As for my personal goal, I would simply like to become a better person. I consider myself to be a good person right now, but I can always improve. I recently took a course called “the art of happiness,” and it has opened my eyes to what a good person really is. It is someone who finds happiness in being kind to others, someone who enjoys the little things in life, it is someone who is able to let go of what upsets them and is able to find peace. I believe that I am slowly becoming this person that I want to be. For example, if I see someone in public wearing a “Black Lives Matter” mask I will compliment him or her because I can tell that it is something they are passionate about and it is nice to be acknowledged. I had different assignments in that class that taught me how to improve as a person and find happiness. As long as I keep practicing what I have learned I think I will become a better person. We once learned about forgiveness, and how it only hurts us not to forgive those who have wronged us. That unit could not have come at a better time for me. At the time I had not yet moved in to my apartment, but my roommates (who I did not know very well) had been there for months. I found out that for months they were letting a man I did not know sleep in my bed that I had moved in earlier, three of them had the coronavirus and did not tell me, and that man gave them money when he finally left but it was not offered to me, as it should have been because I was paying rent. At first I was livid. I quickly came to realize that being angry was making me feel miserable and holding on to that anger was not going to change what happened. I forgave those roommates that apologized and I moved on. I am no longer upset about it, in fact I am quite at peace. If I keep this mindset I will have no problem becoming a greater, happier person.
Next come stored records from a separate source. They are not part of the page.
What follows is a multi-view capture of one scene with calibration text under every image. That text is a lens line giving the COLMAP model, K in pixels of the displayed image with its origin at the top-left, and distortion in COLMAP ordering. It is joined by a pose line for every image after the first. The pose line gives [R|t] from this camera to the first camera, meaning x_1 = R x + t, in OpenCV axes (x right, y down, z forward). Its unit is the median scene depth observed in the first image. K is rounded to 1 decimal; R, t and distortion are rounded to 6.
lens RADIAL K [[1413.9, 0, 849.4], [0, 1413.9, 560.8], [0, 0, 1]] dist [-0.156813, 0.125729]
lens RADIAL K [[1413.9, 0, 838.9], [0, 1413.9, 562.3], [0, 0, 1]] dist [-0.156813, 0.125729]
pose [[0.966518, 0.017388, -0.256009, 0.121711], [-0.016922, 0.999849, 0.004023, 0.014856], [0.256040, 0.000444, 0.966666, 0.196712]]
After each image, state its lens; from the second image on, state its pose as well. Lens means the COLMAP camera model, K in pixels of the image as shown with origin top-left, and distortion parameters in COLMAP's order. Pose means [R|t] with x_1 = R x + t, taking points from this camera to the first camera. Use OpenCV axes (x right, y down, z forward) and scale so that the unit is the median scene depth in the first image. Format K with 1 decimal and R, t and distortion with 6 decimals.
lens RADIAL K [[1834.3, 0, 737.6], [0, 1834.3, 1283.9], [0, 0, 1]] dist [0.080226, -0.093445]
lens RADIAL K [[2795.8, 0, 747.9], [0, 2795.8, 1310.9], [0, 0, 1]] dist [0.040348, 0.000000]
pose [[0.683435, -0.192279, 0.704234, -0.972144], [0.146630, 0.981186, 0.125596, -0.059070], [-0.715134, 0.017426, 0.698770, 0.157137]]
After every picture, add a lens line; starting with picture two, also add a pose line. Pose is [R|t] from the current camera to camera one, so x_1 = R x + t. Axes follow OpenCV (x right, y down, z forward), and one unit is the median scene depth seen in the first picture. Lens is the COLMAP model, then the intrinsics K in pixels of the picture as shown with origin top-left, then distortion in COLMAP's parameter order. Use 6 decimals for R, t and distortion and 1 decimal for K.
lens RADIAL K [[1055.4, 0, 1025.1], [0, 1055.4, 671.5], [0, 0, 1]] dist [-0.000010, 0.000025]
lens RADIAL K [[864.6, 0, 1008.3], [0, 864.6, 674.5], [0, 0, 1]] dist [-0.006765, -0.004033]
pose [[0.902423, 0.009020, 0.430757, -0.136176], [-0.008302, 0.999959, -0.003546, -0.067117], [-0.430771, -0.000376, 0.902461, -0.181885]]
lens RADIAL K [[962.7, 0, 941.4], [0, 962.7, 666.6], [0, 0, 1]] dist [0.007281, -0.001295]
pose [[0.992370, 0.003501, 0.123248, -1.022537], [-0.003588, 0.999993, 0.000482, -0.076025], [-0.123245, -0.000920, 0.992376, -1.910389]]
A fun fact about me is that I am the President of the Epilepsy Awareness Club at the University of Delaware. I joined as the Vice President during the spring semester of my freshman year, and I have enjoyed it very much. While the club is small, I see it as a wonderful opportunity to raise awareness for a cause close to my heart. I have epilepsy myself, and it has been so rewarding to have the chance to raise awareness and money to find a cure. Since joining the club I have accomplished this in several ways. I attended the Fusion for a Cause 5K on behalf of the Epilepsy Foundation to hand out informational pamphlets and little papers I made about seizure first aid. I sat at a table in a freezing cold barn for the entire 5K, but I was able to raise awareness and that made it all worth it. The former president and I also helped the Epilepsy Foundation at the Barn Bash gala last winter. We set up a game for the attendees and donors where they paid to play a ring toss. We collected their money and taught them the rules. Everyone had a great time and we raised a lot of money for the foundation. It has been an honor to work so closely with the foundation and to get my fellow students involved, I want them to know that they can make a difference. Being a board member of this club has been an amazing experience, and it is something I will remember long after I graduate.
I believe I am improving greatly as a student and as a person, and I look forward to continuing to grow. I am confident that I will achieve my goals and I will one day become a therapist. I am on the road to becoming a happier person and I will do anything to help others do the same. I know I have a bright future ahead of me, I just have to keep up the hard work.